King Charles Bucks Tradition With Simplified Coronation Dress Code

King Charles officially became the U.K.'s ruling monarch after his mother, Queen Elizabeth II's death, on September 8, 2022. Elizabeth's reign lasted for 70 years. She was formally crowned in June 1953 after the death of her father, King George VI. Charles' coronation, which is set for May 6, 2023, is the first coronation of the 21st century. Charles' wife, Queen Camilla, will also be crowned during the ceremony. In October 2022, Buckingham Palace revealed that "The Coronation will reflect the monarch's role today and look towards the future, while being rooted in longstanding traditions and pageantry."

Like several monarchs before him, Charles' coronation will take place at Westminster Abbey. However, Charles is embracing current trends for his big day. Buckingham Palace released an emoji of St Edward's Crown, the crown Charles will wear at his coronation, on social media. In addition, pop star Katy Perry and legendary R&B singer Lionel Richie will perform at his coronation. 

But there are also other significant changes that Charles has implemented. The Daily Mail reported that Charles yearned to simplify his coronation as much as possible. This has resulted in a smaller ceremony and a casual dress code for attendees.

The ceremony will not be as extravagant as Queen Elizabeth II's coronation

Everything we know about King Charles' coronation centers on the fact that his ceremony will be a complete 180 from Queen Elizabeth II's coronation. At the 1953 event, Elizabeth had over 8,000 guests. The lavish ceremony cost $57 million and lasted four hours. On the other hand, Charles' coronation will have 2,000 guests and will only be an hour long. Experts say that Charles is scaling back the event to cut down costs. An unnamed royal source told The Mirror that Charles is sympathetic towards "the struggles felt by modern Britons" and wants to ensure that his coronation gets that point across.

The source told the publication, "The King has long been an advocate of a streamlined or slimmed down monarchy and this project could certainly be said to fit with his vision. He has already spoken of his wish to continue his mother's legacy and this includes continuing to recognise what the people are experiencing day by day." Charles has also decided to exclude or adjust certain coronation traditions to fit in with his desire for a modern monarchy.

For example, the coronation oil he will be anointed with will be made with olives and herbs rather than animal products. While Charles and Queen Camilla will travel to and from Westminster Abbey in a carriage, they have decided to make the procession shorter than it was at Elizabeth's coronation. Charles also decided against wearing an opulent robe for his coronation.

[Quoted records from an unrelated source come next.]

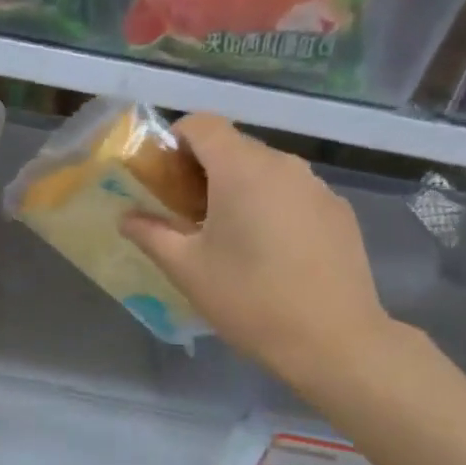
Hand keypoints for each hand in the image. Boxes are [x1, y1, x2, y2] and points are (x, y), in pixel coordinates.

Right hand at [121, 114, 394, 392]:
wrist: (334, 340)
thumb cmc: (248, 299)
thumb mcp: (185, 269)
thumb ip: (150, 233)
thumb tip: (126, 217)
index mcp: (241, 170)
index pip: (202, 124)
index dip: (174, 140)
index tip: (162, 178)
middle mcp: (283, 165)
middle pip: (233, 146)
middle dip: (202, 170)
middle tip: (186, 215)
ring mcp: (317, 187)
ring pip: (264, 170)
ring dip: (237, 189)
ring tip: (227, 237)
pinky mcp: (338, 212)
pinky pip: (292, 193)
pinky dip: (270, 206)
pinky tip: (268, 252)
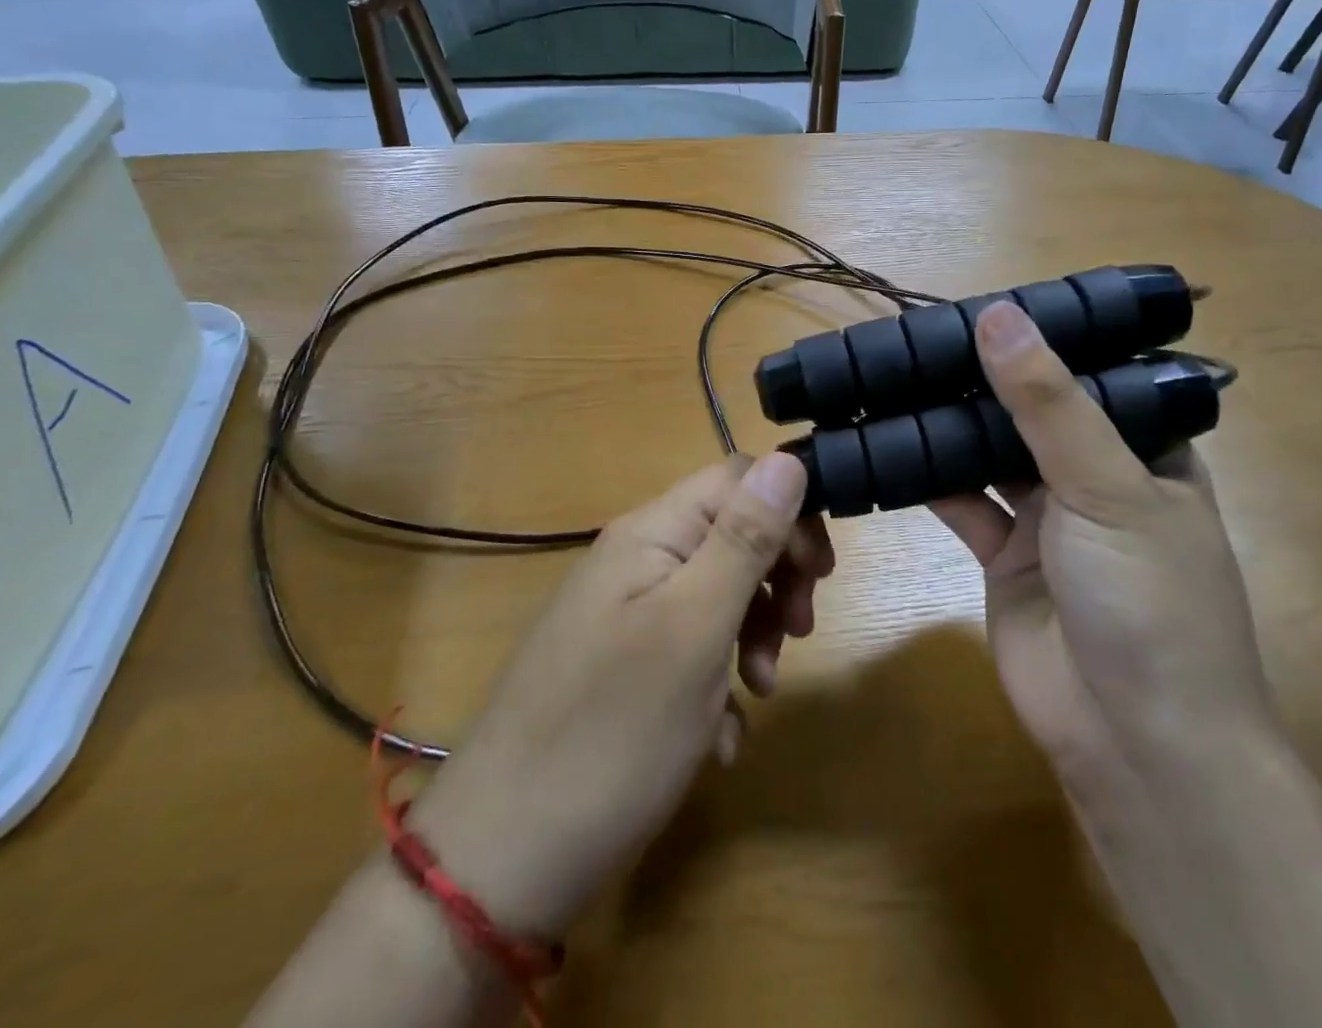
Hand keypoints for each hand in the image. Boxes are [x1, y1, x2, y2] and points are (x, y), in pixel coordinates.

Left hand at [408, 454, 829, 939]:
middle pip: (731, 534)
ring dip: (753, 634)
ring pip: (717, 594)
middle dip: (776, 579)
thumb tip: (788, 459)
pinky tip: (718, 735)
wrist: (501, 861)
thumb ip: (743, 540)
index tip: (820, 575)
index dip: (788, 513)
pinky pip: (691, 648)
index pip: (738, 479)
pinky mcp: (623, 667)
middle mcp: (636, 560)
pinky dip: (718, 681)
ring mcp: (626, 615)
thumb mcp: (695, 629)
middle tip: (798, 635)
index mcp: (651, 534)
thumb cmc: (613, 733)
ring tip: (757, 692)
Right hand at [932, 302, 1274, 800]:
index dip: (1041, 338)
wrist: (1132, 744)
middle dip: (982, 379)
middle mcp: (1094, 477)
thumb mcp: (1107, 489)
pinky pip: (960, 501)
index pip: (1090, 373)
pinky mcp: (1001, 556)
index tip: (981, 302)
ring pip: (989, 453)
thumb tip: (997, 315)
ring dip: (948, 424)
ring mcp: (1046, 519)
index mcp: (1145, 451)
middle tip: (919, 335)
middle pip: (1031, 411)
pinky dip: (927, 476)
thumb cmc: (1147, 602)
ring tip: (894, 377)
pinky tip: (885, 445)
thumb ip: (1048, 404)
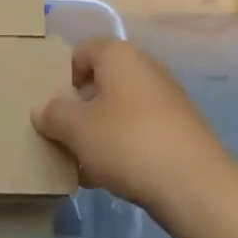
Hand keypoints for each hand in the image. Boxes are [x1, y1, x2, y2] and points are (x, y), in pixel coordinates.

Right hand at [32, 39, 236, 212]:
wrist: (195, 185)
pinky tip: (111, 178)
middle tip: (64, 138)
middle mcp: (144, 67)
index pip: (82, 52)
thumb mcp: (77, 129)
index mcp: (118, 55)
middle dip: (80, 110)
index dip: (63, 77)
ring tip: (84, 165)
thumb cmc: (127, 142)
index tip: (54, 109)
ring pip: (120, 110)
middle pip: (101, 82)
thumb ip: (54, 114)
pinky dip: (123, 148)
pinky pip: (140, 131)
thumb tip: (42, 108)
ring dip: (100, 133)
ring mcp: (166, 99)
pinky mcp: (179, 130)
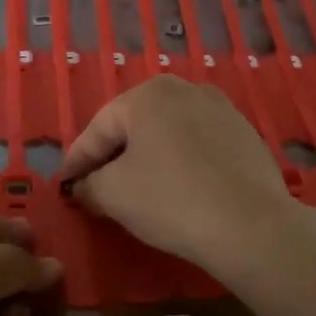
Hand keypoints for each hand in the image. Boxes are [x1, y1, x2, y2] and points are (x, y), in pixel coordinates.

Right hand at [58, 76, 296, 275]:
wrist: (252, 226)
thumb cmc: (172, 201)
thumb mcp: (113, 194)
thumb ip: (89, 184)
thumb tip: (84, 186)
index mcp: (148, 94)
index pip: (98, 129)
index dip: (76, 160)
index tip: (63, 184)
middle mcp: (185, 89)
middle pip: (134, 126)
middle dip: (112, 156)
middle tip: (95, 187)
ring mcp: (221, 109)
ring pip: (168, 134)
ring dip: (147, 158)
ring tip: (135, 188)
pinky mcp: (245, 134)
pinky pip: (197, 146)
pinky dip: (180, 162)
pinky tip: (178, 188)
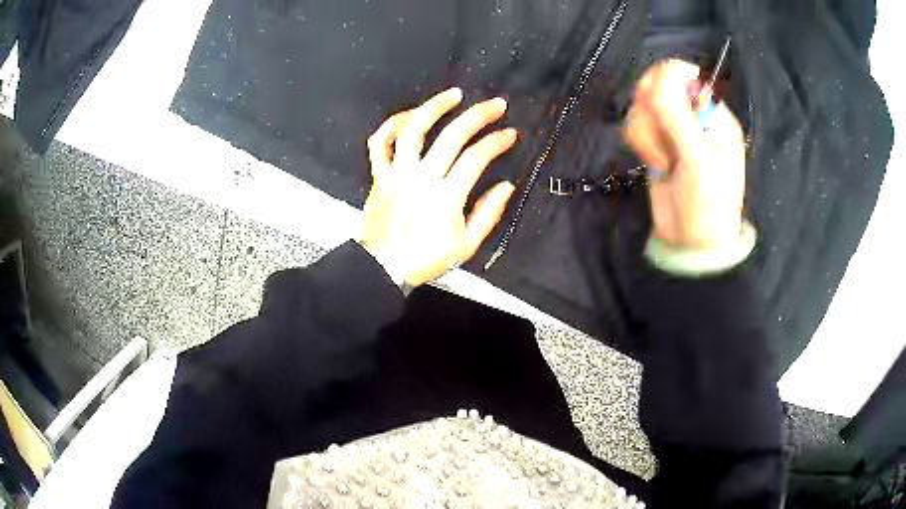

Not everyone is happy about the dress code

Reports indicate that King Charles will most likely wear his military uniform instead of a coronation robe. However, Charles has made it clear that this dress code applies to everyone attending his coronation. Charles has asked for members of parliament to dress in business wear instead of their traditional robes. Royal Editor Danielle Stacey from Hello! explained, "It wouldn't be a surprise if peers and guests dress down for the King's coronation, given how conscious he is of the current cost of living crisis and his desire to have a much more modern monarchy. The world has changed so much since the Queen's coronation 70 years ago and it makes sense for Charles to put his own stamp on it."

Experts, like stylist Marian Kwei, told The Independent that Charles is doing the right thing. She said, "This new style of dress being adopted at the upcoming coronation tells us that his monarchy and those to come, seek to be more relatable, engaging with its masses more intimately."

But, of course, the dress code and Charles' wishes for a less-grandeur coronation have been met with some controversy. Those close to the royal family say he's making a mistake by having a smaller guest list and changing the dress code. Ben Goldsmith, a friend of the royal family, told the Daily Mail that he has fears that the coronation will "end up being a watered-down affair."